We did reduce the the bulk size, we brought it down to a max of 5Mb as per suggestions on this list and also found it contributing to the overall stability - especially in reducing the number of bulk request rejections. Our IDs are auto generated.

I guess in case of SSDs it makes sense to retain:
index.merge.policy.max_merge_at_once: 4
index.merge.policy.max_merge_at_once_explicit: 4
index.merge.policy.max_merged_segment: 2gb
index.merge.policy.segments_per_tier: 4
index.merge.policy.type: tiered
indices.store.throttle.type: none

We've reduced index.merge.policy.max_merged_segment to 2gb.

We haven't actually experimented using an index for every day, but we can try that as well. Thanks for all your suggestions.

Hi @Srinath_C

We did reduce the the bulk size, we brought it down to a max of 5Mb as per suggestions on this list and also found it contributing to the overall stability - especially in reducing the number of bulk request rejections.
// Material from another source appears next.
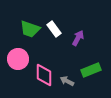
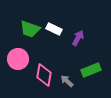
white rectangle: rotated 28 degrees counterclockwise
pink diamond: rotated 10 degrees clockwise
gray arrow: rotated 16 degrees clockwise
OK - I'd perhaps reduce each bulk request size more. Just for some background: you send a bulk request to the coordinating node. It splits it into a bulk request for each involved shard. The shard level bulk is executed serially.

If instead, you have more and smaller bulks, you will end up with more shard-level bulk requests, each one doing its job serially, but they run in parallel. Each bulk request takes up less memory (because they're smaller), both for the request and for the response.
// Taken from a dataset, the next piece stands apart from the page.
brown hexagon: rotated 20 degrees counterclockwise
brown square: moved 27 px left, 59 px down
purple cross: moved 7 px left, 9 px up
If you have a high bulk queue size, you're just using up lots of memory to queue up bulks, when you should really handle that application side. If you're getting bulk rejects, then it means that ES isn't keeping up and you should back off in your application and retry later.

Reducing the index buffer size from 50% to 20% also frees up 30% of your heap space, which means that ES has more room to handle memory spikes from merging/querying/whatever.

I guess in case of SSDs it makes sense to retain:

Definitely set indices.store.throttle.type: none.

I would, however, delete all the merge settings. These are expert settings and are not easy to reason about. I also don't think they're the source of your problem. Setting index.merge.policy.max_merged_segment to 2gb is just going to result in more segments, which will slow down search. If merges are not keeping up, then Elasticsearch will throttle indexing down to one thread, which should cause your application to back off and allow things to catch up.

Honestly, just sorting out your memory issues will cause a massive improvement because the JVM won't be spending lots of time trying to find a few extra bytes.

You may also want to look at changing the linux scheduler from CFQ to noop. While CFQ is supposed to do the right thing, SSDs are not always detected correctly by the OS and quite often you can get better SSD throughput with the noop scheduler.

We haven't actually experimented using an index for every day,

Definitely worth doing. Expiring documents means marking them as deleted, then doing a merge to remove deleted documents. Probably not as bad as it could be, because you're probably dropping whole segments, but an index per day will definitely be more efficient.

Hi @Clinton_Gormley, thanks so much for the detailed reply. It really helps to get an insight.
I'll configure as you suggested and run the tests.

Just to clarify, the bulk import is being done using a NodeClient. I guess then the split of bulk request into shard level bulk requests would happen on the client side and dispatched to the nodes holding the primary shard. Is that correct?

Hi @Clinton_Gormley,

Today, I ran tests on two setups:
setup-a: on one setup I removed all the index.merge.policy.* settings
setup-b: on another setup I retained them as is (see links in previous replies)

The observation was that the performance is better in setup-b than in setup-a. In setup-a, the CPU utilization went as high as 60-70% and after sometime when the merging kicked in, I started to see builk request rejections. However, in setup-b, the CPU utilization always remained < 10% from the start.

The difference is amuzing. Hope you had a chance to see the conversation I had a year back with Mike. He had suggested these setting then. Could there be anything I'm missing? These results suggest that these settings really make a huge difference.